• To do
(a) In the thread about training language adapters for unseen languages, what model does the reply name as an example of one with vocabulary meant for multilingual use?
(b) Continue the forum thread about training language adapters for unseen languages, starting after its final reply.

Question regarding training language adapters for unseen languages

adapter-hub / adapters

A Unified Library for Parameter-Efficient and Modular Transfer Learning

https://docs.adapterhub.ml

Apache License 2.0

2.58k stars 346 forks source link

Question regarding training language adapters for unseen languages #420

Closed sumit-agrwl closed 1 year ago

sumit-agrwl commented 2 years ago

I have a general question of how are you training language adapters for languages not seen by the model, which can be done through adapter hub, as mentioned in the MAD-X paper. I was curious about this because there is no place which lists a way to do that. Specifically, how does the model incorporate the fact that the tokens of the new language wont be part of the existing model's vocabulary and hence the token embeddings wont exist by default

hSterz commented 2 years ago

For a setup as described in MAD-X you would train a Bottleneck Adapter with an invertible adapter on a language modeling task like MLM on unlabled text. To ensure that the model is able to embed the tokens well it makes sense to use a model with vocabulary intended for multilingual use cases like bert-base-multilingual-cased. You can check out the run_mlm.py example script to see how MLM is done with adapters.

• Provided records
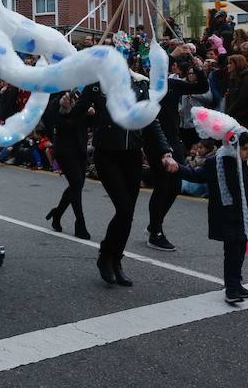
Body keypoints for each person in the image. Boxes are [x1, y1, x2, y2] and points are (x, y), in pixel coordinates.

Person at [170, 109, 248, 304]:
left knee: (240, 250)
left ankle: (236, 282)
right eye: (244, 149)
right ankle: (231, 287)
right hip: (227, 215)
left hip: (246, 215)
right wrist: (177, 168)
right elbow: (197, 175)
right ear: (232, 147)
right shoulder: (217, 163)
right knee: (232, 251)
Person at [85, 73, 174, 287]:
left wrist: (165, 151)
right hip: (106, 154)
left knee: (128, 214)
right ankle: (105, 255)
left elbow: (151, 121)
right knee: (124, 209)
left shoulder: (140, 85)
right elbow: (78, 113)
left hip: (132, 155)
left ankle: (116, 261)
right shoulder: (97, 85)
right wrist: (70, 108)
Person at [145, 55, 208, 251]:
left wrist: (198, 69)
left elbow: (202, 88)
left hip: (174, 139)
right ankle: (155, 232)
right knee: (162, 185)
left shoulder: (173, 84)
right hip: (155, 140)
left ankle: (155, 224)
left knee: (175, 185)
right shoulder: (145, 87)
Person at [44, 89, 96, 240]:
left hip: (80, 147)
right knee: (76, 183)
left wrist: (90, 113)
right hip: (64, 149)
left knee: (77, 185)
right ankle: (80, 224)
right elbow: (55, 124)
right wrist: (66, 110)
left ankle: (57, 213)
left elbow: (87, 123)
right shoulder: (57, 100)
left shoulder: (81, 97)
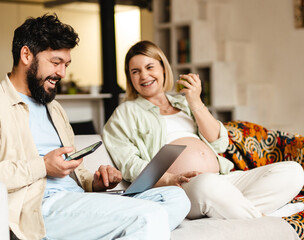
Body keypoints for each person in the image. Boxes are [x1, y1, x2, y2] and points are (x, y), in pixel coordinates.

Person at [0, 15, 191, 240]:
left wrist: (95, 182)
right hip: (39, 207)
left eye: (66, 64)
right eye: (55, 62)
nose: (62, 73)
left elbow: (71, 171)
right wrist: (43, 166)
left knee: (176, 198)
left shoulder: (54, 107)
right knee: (150, 215)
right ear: (26, 54)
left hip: (75, 198)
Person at [103, 40, 304, 220]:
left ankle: (238, 212)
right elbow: (129, 164)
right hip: (182, 188)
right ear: (129, 78)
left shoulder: (184, 103)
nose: (144, 75)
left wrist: (196, 101)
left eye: (149, 67)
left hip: (223, 179)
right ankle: (268, 218)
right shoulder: (124, 113)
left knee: (292, 171)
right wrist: (168, 178)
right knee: (207, 184)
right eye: (135, 71)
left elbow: (219, 142)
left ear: (163, 68)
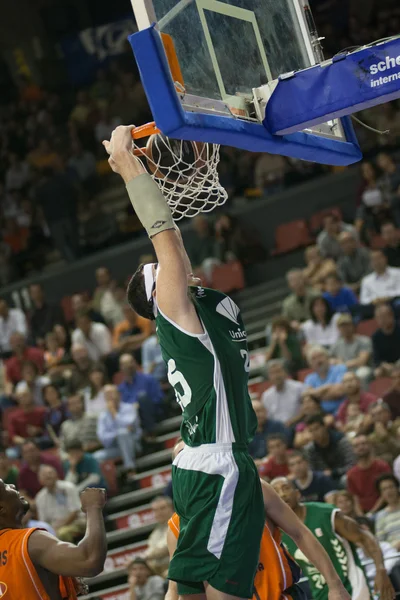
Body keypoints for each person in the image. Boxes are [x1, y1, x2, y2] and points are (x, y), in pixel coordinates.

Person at [104, 125, 265, 600]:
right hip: (219, 464)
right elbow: (166, 235)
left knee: (190, 590)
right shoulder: (173, 309)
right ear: (160, 294)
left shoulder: (195, 310)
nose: (173, 265)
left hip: (207, 458)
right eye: (163, 272)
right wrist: (128, 165)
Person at [167, 464, 353, 600]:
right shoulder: (177, 525)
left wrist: (335, 585)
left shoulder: (253, 488)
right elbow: (176, 586)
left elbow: (300, 533)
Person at [272, 477, 395, 600]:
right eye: (276, 491)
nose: (282, 494)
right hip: (321, 595)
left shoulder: (325, 513)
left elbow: (365, 537)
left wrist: (381, 570)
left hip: (353, 589)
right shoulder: (278, 532)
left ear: (297, 493)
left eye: (286, 488)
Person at [0, 480, 106, 599]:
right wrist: (93, 507)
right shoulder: (29, 542)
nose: (12, 485)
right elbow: (90, 561)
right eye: (5, 487)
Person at [95, 384, 141, 478]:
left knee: (123, 434)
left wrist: (114, 414)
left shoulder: (129, 408)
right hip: (115, 448)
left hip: (133, 444)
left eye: (111, 393)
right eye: (106, 395)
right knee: (95, 457)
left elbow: (130, 426)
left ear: (119, 395)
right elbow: (102, 438)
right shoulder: (102, 416)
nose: (109, 397)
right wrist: (116, 435)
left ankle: (130, 468)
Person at [36, 465, 86, 543]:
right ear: (40, 480)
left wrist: (59, 527)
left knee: (62, 533)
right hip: (54, 528)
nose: (48, 476)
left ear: (56, 475)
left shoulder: (68, 487)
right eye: (44, 475)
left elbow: (75, 512)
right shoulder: (39, 498)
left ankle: (71, 555)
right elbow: (43, 522)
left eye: (50, 473)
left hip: (76, 522)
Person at [118, 353, 163, 435]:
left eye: (131, 362)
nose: (129, 366)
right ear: (121, 367)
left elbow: (158, 399)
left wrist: (140, 404)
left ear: (135, 363)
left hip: (152, 413)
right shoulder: (121, 389)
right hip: (133, 418)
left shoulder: (148, 379)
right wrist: (133, 407)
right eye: (125, 364)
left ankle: (150, 432)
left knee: (142, 397)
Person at [304, 414, 355, 486]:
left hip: (343, 476)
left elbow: (352, 465)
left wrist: (333, 472)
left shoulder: (341, 441)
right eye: (311, 431)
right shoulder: (310, 449)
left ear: (324, 427)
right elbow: (312, 472)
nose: (314, 433)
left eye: (316, 429)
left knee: (345, 479)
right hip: (324, 481)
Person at [347, 435, 391, 514]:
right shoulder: (351, 474)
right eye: (356, 446)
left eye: (363, 444)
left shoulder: (382, 466)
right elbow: (355, 499)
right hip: (364, 513)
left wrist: (372, 513)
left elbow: (387, 491)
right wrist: (362, 517)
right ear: (353, 450)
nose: (361, 447)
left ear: (370, 445)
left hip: (384, 509)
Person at [330, 316, 373, 386]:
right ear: (338, 329)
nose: (345, 329)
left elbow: (362, 361)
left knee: (362, 374)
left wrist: (342, 364)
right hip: (343, 372)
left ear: (352, 326)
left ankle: (363, 396)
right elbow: (328, 359)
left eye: (347, 325)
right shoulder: (337, 344)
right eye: (342, 327)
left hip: (360, 369)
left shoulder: (364, 340)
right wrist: (335, 361)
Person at [304, 345, 347, 414]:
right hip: (322, 415)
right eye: (314, 358)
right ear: (310, 364)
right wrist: (328, 387)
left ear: (327, 358)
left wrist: (316, 395)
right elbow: (308, 397)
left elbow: (339, 392)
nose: (318, 360)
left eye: (320, 356)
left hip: (343, 411)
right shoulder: (309, 378)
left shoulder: (340, 369)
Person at [7, 386, 48, 458]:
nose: (24, 398)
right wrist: (26, 443)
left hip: (40, 441)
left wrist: (38, 430)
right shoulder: (12, 416)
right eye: (21, 396)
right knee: (10, 454)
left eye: (26, 395)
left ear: (31, 396)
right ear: (18, 399)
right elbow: (13, 436)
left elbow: (49, 429)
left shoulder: (42, 411)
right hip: (22, 444)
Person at [261, 360, 303, 425]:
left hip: (297, 424)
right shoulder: (266, 396)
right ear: (269, 377)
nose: (276, 376)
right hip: (277, 430)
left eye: (278, 371)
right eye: (273, 373)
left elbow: (306, 409)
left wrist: (292, 421)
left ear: (285, 373)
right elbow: (267, 417)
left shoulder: (298, 387)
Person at [360, 250, 400, 316]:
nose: (377, 262)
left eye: (379, 258)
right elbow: (363, 300)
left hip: (394, 302)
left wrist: (387, 297)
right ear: (370, 263)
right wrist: (373, 300)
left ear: (385, 258)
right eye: (374, 260)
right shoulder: (366, 280)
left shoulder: (397, 273)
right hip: (375, 306)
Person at [143, 496, 174, 575]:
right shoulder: (155, 533)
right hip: (163, 570)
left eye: (162, 508)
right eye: (155, 510)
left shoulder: (178, 522)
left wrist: (145, 556)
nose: (159, 512)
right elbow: (152, 551)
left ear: (171, 508)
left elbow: (165, 548)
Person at [372, 304, 400, 377]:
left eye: (384, 316)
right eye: (379, 317)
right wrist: (385, 365)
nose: (382, 320)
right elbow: (376, 359)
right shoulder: (376, 336)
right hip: (387, 366)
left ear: (392, 316)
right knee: (377, 372)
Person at [376, 474, 400, 550]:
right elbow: (381, 542)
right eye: (384, 489)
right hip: (394, 555)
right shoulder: (381, 515)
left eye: (391, 487)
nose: (388, 491)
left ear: (397, 488)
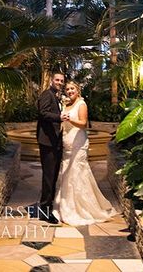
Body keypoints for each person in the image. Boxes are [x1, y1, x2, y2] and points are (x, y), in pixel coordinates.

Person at [52, 80, 117, 226]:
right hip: (66, 142)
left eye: (72, 89)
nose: (69, 91)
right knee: (66, 174)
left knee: (77, 172)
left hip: (78, 142)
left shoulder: (82, 104)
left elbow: (83, 124)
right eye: (67, 89)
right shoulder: (66, 104)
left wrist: (71, 119)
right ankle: (65, 205)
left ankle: (81, 208)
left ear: (78, 90)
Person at [30, 71, 70, 224]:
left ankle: (48, 206)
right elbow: (43, 113)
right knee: (48, 176)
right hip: (47, 142)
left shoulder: (57, 95)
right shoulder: (47, 94)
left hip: (55, 141)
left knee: (52, 176)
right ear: (51, 80)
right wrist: (59, 117)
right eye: (57, 80)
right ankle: (45, 211)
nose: (59, 82)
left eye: (61, 81)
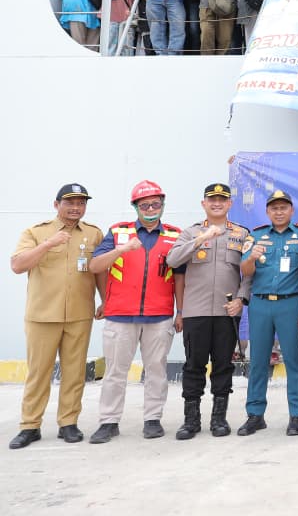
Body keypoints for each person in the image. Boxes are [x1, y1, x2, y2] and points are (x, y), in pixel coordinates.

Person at [9, 184, 104, 450]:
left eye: (81, 203)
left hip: (79, 314)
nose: (76, 208)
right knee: (39, 373)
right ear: (56, 204)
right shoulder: (36, 232)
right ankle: (30, 426)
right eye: (69, 202)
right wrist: (48, 244)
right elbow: (17, 265)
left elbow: (99, 270)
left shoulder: (94, 234)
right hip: (43, 315)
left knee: (75, 372)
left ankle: (68, 423)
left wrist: (106, 300)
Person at [84, 181, 179, 445]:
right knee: (115, 371)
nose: (150, 209)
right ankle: (109, 421)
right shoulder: (118, 232)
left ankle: (153, 419)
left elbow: (181, 276)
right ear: (135, 207)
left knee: (156, 370)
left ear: (162, 205)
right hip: (120, 316)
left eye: (155, 204)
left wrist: (180, 311)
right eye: (144, 205)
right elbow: (95, 266)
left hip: (159, 316)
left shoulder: (174, 235)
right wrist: (121, 250)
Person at [166, 184, 250, 440]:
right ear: (204, 203)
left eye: (222, 199)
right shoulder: (190, 232)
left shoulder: (241, 234)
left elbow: (249, 272)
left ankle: (219, 419)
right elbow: (172, 260)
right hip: (196, 311)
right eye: (212, 199)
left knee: (223, 366)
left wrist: (241, 299)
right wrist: (201, 239)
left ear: (229, 204)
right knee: (194, 366)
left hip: (227, 312)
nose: (217, 203)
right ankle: (191, 420)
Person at [236, 189, 298, 437]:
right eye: (274, 208)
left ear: (291, 210)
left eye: (283, 207)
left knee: (294, 361)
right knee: (258, 361)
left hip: (290, 304)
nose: (279, 212)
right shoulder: (257, 235)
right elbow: (246, 270)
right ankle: (255, 415)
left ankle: (296, 416)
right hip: (260, 304)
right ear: (268, 211)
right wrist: (252, 258)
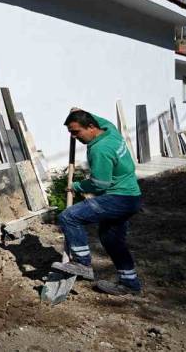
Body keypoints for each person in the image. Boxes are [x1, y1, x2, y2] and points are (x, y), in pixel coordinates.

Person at [53, 108, 143, 295]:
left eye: (76, 132)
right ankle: (130, 283)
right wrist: (79, 111)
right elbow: (101, 119)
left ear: (91, 127)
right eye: (70, 132)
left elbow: (100, 184)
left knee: (69, 217)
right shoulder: (110, 131)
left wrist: (76, 186)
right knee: (112, 240)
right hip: (132, 196)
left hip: (118, 198)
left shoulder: (99, 149)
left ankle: (82, 263)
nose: (74, 137)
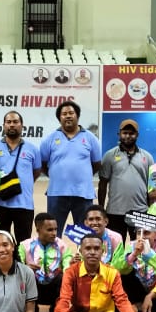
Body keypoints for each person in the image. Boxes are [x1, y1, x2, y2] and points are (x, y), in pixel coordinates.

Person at [53, 233, 145, 312]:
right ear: (81, 251)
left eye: (96, 248)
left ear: (103, 251)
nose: (92, 252)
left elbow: (122, 300)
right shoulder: (71, 272)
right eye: (88, 248)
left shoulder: (112, 273)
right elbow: (64, 299)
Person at [40, 101, 102, 235]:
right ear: (59, 118)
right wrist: (56, 175)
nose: (68, 116)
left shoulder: (90, 138)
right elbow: (43, 164)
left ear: (77, 116)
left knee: (84, 235)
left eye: (71, 113)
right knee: (53, 234)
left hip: (83, 194)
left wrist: (82, 175)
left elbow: (97, 164)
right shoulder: (49, 139)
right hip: (56, 193)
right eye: (64, 114)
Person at [98, 119, 153, 240]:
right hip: (115, 212)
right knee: (115, 248)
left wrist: (151, 209)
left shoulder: (147, 157)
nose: (128, 136)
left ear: (137, 135)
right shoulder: (109, 155)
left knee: (140, 246)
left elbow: (151, 186)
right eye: (125, 133)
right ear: (119, 134)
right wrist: (101, 208)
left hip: (140, 211)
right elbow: (103, 184)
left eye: (131, 133)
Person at [0, 111, 42, 241]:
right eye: (8, 122)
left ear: (22, 125)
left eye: (15, 122)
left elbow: (36, 172)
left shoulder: (32, 149)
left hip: (24, 204)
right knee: (0, 242)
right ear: (3, 125)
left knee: (23, 243)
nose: (12, 125)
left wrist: (23, 184)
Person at [20, 213, 74, 312]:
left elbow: (67, 265)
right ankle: (31, 309)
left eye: (55, 229)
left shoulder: (62, 246)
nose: (54, 233)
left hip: (54, 287)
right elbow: (17, 267)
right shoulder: (24, 245)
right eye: (50, 230)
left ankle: (56, 308)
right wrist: (25, 269)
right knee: (26, 274)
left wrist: (65, 270)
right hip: (33, 288)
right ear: (38, 230)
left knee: (63, 277)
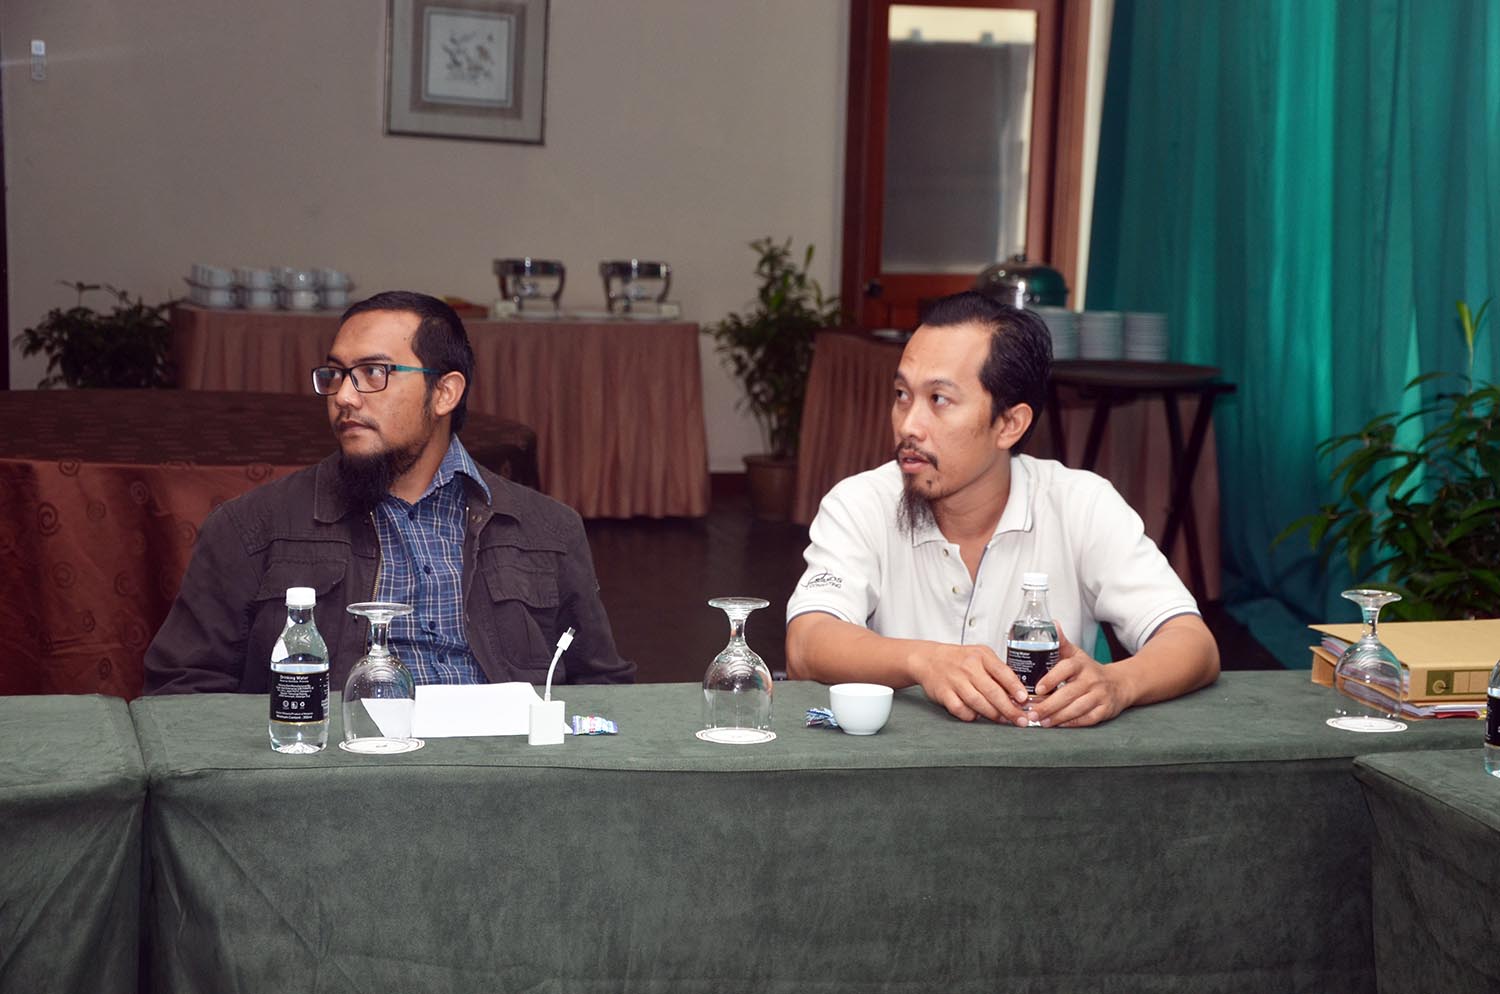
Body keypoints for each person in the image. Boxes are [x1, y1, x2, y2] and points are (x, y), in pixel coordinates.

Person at [145, 290, 633, 693]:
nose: (344, 396)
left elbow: (603, 688)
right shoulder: (252, 526)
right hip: (337, 768)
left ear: (445, 392)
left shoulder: (547, 528)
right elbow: (182, 686)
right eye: (336, 374)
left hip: (505, 766)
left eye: (373, 373)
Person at [785, 291, 1218, 727]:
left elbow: (1192, 642)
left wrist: (1119, 683)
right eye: (902, 394)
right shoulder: (860, 504)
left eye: (939, 399)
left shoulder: (1081, 504)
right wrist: (924, 660)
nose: (909, 425)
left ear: (1010, 424)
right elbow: (806, 643)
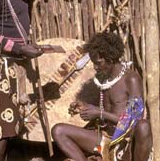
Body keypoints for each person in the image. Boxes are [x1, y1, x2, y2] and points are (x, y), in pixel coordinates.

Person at [52, 32, 153, 161]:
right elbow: (107, 108)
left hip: (125, 140)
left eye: (98, 63)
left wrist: (100, 114)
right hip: (104, 137)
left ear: (110, 59)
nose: (95, 67)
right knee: (58, 130)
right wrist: (85, 107)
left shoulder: (131, 79)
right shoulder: (103, 79)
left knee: (144, 126)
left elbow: (134, 120)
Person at [0, 0, 43, 160]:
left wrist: (27, 47)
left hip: (14, 64)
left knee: (13, 123)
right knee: (4, 127)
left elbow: (13, 30)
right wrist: (20, 49)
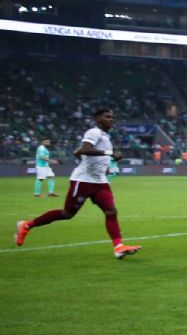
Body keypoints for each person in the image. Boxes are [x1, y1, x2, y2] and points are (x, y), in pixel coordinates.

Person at [15, 109, 142, 259]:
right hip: (83, 181)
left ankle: (119, 247)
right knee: (67, 214)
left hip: (100, 181)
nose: (111, 119)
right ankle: (27, 226)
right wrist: (109, 154)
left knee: (111, 211)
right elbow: (84, 149)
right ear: (98, 119)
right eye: (107, 117)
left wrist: (102, 167)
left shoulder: (106, 137)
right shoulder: (93, 132)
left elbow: (78, 152)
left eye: (112, 117)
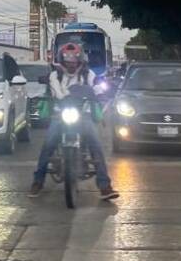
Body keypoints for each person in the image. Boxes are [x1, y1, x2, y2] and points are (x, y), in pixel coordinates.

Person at [30, 43, 119, 201]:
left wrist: (100, 92)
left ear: (80, 60)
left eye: (74, 60)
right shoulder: (54, 76)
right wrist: (66, 96)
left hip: (83, 115)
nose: (71, 63)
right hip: (60, 115)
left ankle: (105, 186)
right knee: (48, 145)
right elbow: (57, 93)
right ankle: (38, 181)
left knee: (96, 145)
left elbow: (97, 87)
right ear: (61, 60)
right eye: (67, 60)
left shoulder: (88, 74)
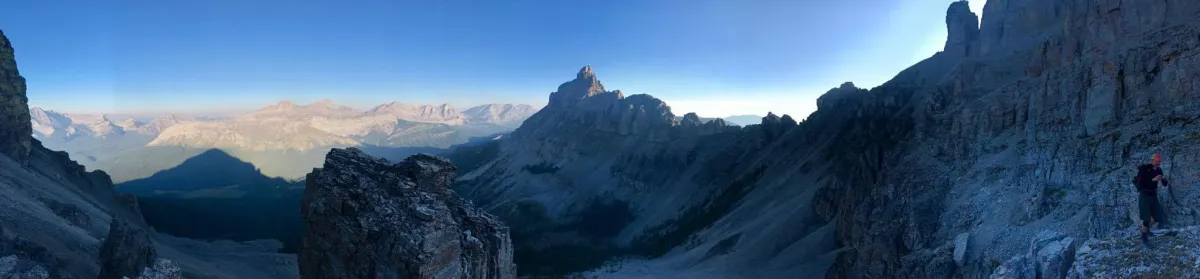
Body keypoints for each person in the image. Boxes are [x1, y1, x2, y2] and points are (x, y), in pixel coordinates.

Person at [1132, 153, 1169, 247]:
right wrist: (1153, 180)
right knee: (1146, 218)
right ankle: (1144, 237)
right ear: (1152, 160)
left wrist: (1164, 179)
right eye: (1156, 161)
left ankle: (1146, 230)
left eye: (1159, 161)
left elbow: (1164, 184)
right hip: (1145, 194)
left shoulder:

• Results by task
(a) bert-base-multilingual-cased

(b)
sumit-agrwl commented 2 years ago

I understand that it makes sense to use mBERT but what for languages with tokens that are not covered by the mBERT tokenizer?

adapter-hub-bert commented 1 year ago

This issue has been automatically marked as stale because it has been without activity for 90 days. This issue will be closed in 14 days unless you comment or remove the stale label.

adapter-hub-bert commented 1 year ago

This issue was closed because it was stale for 14 days without any activity.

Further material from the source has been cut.